Caperucita era azul y otras mentiras de cuento

Emily Carroll es la autora de 'Cruzando el bosque', un libro en el que el miedo más sangriento nos devuelve a nuestra dulce infancia

Cuando somos niños, nos agarramos a la luz como si fuera un tesoro.

Todo lo que haya fuera de su influencia, es un mundo que da miedo y que está lleno de horrores. La luz, tan amarilla y cálida, es una suerte de burbuja dorada en la que resguardarse. Allí nada duele, y allí nada puede hacernos daño.

Estamos acostumbrados a la luz. Nosotros, que hemos nacido entre lamparitas de noche y luces del pasillo —por favor, mamá, déjala encendida otra vez—, ya no conocemos la verdadera oscuridad. Eso es algo que a Emily Carroll también le obsesiona. De hecho, el comienzo de su novela gráfica Cruzando el bosque (Sapristi) empieza precisamente hablando de ese terror.

En las primeras páginas, vemos a una niña, una chica joven que lee en la cama con la luz de un flexo. “Me aterraba apagarla”, reconoce. “¿Y si el brazo asomaba sólo un poco del borde de la cama, y había algo ahí esperando que me arrastraba a la oscuridad?”
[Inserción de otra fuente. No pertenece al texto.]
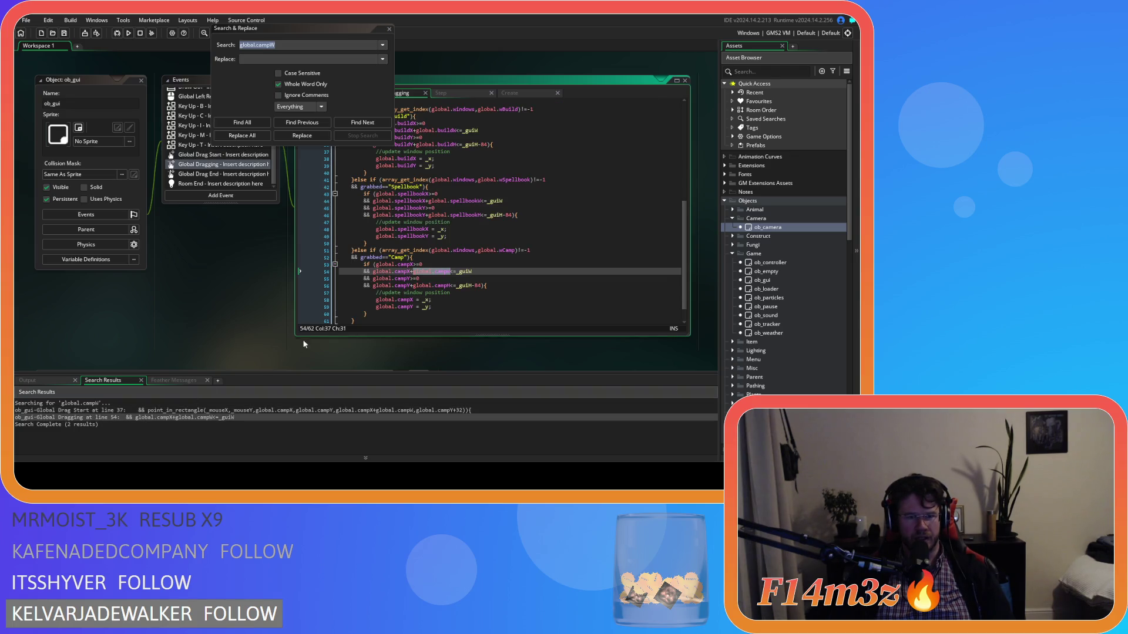
double_click(442, 272)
Pero la mejor manera de enfrentarse a la oscuridad es entrar directamente en ella. Tocar su vacío negro. Dejarse envolver por la frialdad de sus garras para que, de ese modo, el miedo que sentíamos se convierta en valentía, la valentía en imaginación, y la imaginación en magia.

No conocemos la oscuridad, y por eso, durante tantos años, los cuentos para niños se nos han narrado entre algodones. Así, las sirenitas mudas y sangrientas se convirtieron en princesas cantarinas, las niñas con caperuza fueron más listas que sus malvados lobos, y las madrastras perecieron, presas de su crueldad.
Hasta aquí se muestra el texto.